### Records to process:
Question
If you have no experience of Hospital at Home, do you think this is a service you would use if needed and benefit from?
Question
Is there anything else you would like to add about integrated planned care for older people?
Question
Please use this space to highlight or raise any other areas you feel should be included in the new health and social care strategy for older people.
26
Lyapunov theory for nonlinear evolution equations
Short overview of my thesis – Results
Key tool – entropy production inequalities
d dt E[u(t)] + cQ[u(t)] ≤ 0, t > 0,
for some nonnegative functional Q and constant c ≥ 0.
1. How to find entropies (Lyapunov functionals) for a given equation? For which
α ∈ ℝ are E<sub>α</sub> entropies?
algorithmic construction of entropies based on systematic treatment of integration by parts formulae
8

--

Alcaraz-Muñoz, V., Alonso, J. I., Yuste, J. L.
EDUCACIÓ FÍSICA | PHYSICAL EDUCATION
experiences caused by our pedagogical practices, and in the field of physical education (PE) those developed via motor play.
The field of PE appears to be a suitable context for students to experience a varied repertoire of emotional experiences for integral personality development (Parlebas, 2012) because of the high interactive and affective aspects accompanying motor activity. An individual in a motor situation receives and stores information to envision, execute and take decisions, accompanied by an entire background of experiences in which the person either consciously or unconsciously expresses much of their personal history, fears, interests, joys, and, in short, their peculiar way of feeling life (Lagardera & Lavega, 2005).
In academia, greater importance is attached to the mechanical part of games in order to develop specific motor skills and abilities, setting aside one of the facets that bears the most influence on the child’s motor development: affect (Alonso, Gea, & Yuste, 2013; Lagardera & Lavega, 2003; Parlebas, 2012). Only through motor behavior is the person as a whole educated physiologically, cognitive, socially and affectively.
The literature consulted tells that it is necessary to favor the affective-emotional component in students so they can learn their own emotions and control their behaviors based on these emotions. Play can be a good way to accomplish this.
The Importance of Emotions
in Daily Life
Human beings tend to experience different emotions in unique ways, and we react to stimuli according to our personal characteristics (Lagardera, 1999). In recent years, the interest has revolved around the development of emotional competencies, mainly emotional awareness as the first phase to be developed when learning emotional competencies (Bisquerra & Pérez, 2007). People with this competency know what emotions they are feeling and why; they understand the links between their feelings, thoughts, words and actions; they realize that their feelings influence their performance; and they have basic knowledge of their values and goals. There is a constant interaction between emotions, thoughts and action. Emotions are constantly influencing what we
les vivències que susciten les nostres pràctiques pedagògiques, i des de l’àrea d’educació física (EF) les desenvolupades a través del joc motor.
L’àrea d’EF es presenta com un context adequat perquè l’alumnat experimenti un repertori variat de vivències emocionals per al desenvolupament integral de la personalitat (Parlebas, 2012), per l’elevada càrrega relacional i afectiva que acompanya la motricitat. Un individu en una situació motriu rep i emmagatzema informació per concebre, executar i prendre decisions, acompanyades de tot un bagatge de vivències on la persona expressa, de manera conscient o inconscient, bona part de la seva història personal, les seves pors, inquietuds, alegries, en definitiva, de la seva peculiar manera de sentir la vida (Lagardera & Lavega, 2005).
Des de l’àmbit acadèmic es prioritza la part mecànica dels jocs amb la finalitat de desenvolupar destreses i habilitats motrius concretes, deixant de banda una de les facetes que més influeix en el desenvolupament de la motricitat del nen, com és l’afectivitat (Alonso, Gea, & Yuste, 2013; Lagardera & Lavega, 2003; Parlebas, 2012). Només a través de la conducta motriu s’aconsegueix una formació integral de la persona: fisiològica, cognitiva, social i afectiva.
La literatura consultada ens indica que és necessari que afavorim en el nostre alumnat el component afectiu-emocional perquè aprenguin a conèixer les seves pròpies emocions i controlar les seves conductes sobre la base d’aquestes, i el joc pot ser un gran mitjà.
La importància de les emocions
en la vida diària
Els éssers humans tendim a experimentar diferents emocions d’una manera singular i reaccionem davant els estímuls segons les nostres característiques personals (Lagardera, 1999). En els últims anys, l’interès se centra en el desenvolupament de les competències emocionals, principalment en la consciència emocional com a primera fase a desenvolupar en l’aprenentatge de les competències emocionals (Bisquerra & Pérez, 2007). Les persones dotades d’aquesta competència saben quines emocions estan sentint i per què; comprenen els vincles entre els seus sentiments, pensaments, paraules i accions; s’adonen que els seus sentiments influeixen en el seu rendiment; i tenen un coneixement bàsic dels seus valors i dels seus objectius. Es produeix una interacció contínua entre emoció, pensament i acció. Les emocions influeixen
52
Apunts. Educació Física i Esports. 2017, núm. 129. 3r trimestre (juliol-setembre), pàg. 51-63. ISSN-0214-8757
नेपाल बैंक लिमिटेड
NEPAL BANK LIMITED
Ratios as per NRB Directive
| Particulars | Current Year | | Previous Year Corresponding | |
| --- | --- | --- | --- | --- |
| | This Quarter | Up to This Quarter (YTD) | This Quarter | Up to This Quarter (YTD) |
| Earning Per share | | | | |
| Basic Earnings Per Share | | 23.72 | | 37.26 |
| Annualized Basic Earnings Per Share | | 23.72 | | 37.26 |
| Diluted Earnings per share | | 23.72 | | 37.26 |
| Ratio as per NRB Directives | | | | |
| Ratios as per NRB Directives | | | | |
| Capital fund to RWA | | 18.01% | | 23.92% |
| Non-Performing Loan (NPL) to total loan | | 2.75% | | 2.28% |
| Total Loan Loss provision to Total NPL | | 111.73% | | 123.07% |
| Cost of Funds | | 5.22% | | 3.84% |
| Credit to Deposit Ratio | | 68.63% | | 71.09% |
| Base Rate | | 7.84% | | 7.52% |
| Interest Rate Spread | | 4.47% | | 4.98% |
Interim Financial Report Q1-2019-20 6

### What to work on:
Reproduce each line of the data containing the word "Loan".

### Written solution:
| Non-Performing Loan (NPL) to total loan | | 2.75% | | 2.28% |
| Total Loan Loss provision to Total NPL | | 111.73% | | 123.07% |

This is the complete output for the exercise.